Donald Trump: "Le coût du mur frontalier sera remboursé par le Mexique"

Au lendemain des adieux de Barack Obama, c'était au tour du président élu des États-Unis Donald Trump de s'exprimer, en direct depuis la Trump Tower, après la publication de documents potentiellement explosifs sur ses liens avec Moscou. A dix jours de sa prise de fonction à la tête de la première puissance mondiale, l'homme d'affaires de 70 ans tenait sa première conférence de presse depuis son élection, il y a deux mois.

"Tout est faux"

Donald Trump a dénoncé les fausses informations sur son compte diffusées dans certains médias américains concernant ses liens supposés avec la Russie, dont il a reconnu le rôle dans le piratage du parti démocrate. Le successeur de Barack Obama est furieux de la publication par le site Buzzfeed de 35 pages de notes détaillant des liens allégués de son entourage avec le Kremlin. Il s'en est une nouvelle fois pris aux services américains, qui ont selon lui "peut-être" fait fuiter ces documents dans la presse.

################

Liste des tâches:
1. Dans l'article sur la conférence de presse de Donald Trump, combien de pages de notes le site Buzzfeed a-t-il publiées ?
2. Extrayez de l'article tout le passage qui va de "Donald Trump a" jusqu'à "dans la presse.".

################

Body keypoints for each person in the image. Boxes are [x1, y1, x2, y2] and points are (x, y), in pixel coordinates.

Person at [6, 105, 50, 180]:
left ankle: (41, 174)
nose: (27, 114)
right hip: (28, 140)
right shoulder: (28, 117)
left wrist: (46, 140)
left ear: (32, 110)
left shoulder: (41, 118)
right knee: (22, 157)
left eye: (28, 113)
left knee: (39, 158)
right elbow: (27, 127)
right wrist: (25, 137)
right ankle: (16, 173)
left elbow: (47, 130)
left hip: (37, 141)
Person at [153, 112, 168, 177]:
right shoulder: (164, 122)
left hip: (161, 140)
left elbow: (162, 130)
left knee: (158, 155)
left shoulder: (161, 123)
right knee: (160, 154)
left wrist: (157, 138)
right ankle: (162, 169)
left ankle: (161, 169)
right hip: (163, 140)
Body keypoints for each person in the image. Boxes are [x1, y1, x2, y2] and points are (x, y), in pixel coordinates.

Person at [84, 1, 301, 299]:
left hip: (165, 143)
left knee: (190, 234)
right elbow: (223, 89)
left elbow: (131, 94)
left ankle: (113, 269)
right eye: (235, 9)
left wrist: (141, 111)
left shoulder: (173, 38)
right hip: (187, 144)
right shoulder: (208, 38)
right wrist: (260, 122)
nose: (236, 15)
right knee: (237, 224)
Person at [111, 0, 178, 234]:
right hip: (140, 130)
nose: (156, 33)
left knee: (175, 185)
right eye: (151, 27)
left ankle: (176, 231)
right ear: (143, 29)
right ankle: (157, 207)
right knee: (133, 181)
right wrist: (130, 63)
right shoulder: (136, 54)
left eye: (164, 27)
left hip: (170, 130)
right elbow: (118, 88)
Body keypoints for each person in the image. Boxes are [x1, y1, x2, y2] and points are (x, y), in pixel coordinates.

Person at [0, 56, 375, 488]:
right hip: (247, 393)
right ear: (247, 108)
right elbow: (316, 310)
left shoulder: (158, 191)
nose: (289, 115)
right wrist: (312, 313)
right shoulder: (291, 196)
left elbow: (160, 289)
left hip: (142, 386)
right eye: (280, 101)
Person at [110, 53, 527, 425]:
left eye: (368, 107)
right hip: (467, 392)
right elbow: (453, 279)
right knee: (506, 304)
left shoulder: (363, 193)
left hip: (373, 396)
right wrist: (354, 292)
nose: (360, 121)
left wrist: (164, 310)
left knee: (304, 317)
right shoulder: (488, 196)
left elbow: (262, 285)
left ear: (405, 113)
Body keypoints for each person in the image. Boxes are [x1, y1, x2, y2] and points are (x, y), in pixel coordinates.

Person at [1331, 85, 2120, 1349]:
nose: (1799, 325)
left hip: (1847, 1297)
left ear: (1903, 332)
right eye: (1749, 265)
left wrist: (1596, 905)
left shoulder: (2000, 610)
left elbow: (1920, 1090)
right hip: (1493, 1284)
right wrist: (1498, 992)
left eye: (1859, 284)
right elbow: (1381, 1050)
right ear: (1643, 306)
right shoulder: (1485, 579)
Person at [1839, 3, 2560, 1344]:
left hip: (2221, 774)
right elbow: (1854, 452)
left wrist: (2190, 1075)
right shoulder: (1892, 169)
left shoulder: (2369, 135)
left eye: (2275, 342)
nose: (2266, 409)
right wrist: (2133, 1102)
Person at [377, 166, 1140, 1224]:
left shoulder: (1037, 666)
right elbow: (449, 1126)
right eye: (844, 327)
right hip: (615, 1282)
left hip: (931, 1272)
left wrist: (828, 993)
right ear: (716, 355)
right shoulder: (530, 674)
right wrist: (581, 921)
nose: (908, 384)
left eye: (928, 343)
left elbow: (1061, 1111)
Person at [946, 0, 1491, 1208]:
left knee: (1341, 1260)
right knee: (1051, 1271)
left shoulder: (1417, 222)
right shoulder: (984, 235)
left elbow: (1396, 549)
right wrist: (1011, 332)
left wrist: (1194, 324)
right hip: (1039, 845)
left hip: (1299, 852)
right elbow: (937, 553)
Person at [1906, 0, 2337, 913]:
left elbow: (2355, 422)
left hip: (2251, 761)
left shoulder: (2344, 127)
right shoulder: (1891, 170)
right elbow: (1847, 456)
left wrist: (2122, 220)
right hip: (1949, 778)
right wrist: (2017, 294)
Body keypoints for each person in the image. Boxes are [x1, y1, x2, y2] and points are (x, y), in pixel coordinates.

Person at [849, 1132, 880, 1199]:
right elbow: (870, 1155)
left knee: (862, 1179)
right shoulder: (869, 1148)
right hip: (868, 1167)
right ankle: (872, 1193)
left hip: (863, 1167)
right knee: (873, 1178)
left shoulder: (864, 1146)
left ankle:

################

Les réponses:
1. 35 pages.

2.
Donald Trump a dénoncé les fausses informations sur son compte diffusées dans certains médias américains concernant ses liens supposés avec la Russie, dont il a reconnu le rôle dans le piratage du parti démocrate. Le successeur de Barack Obama est furieux de la publication par le site Buzzfeed de 35 pages de notes détaillant des liens allégués de son entourage avec le Kremlin. Il s'en est une nouvelle fois pris aux services américains, qui ont selon lui "peut-être" fait fuiter ces documents dans la presse.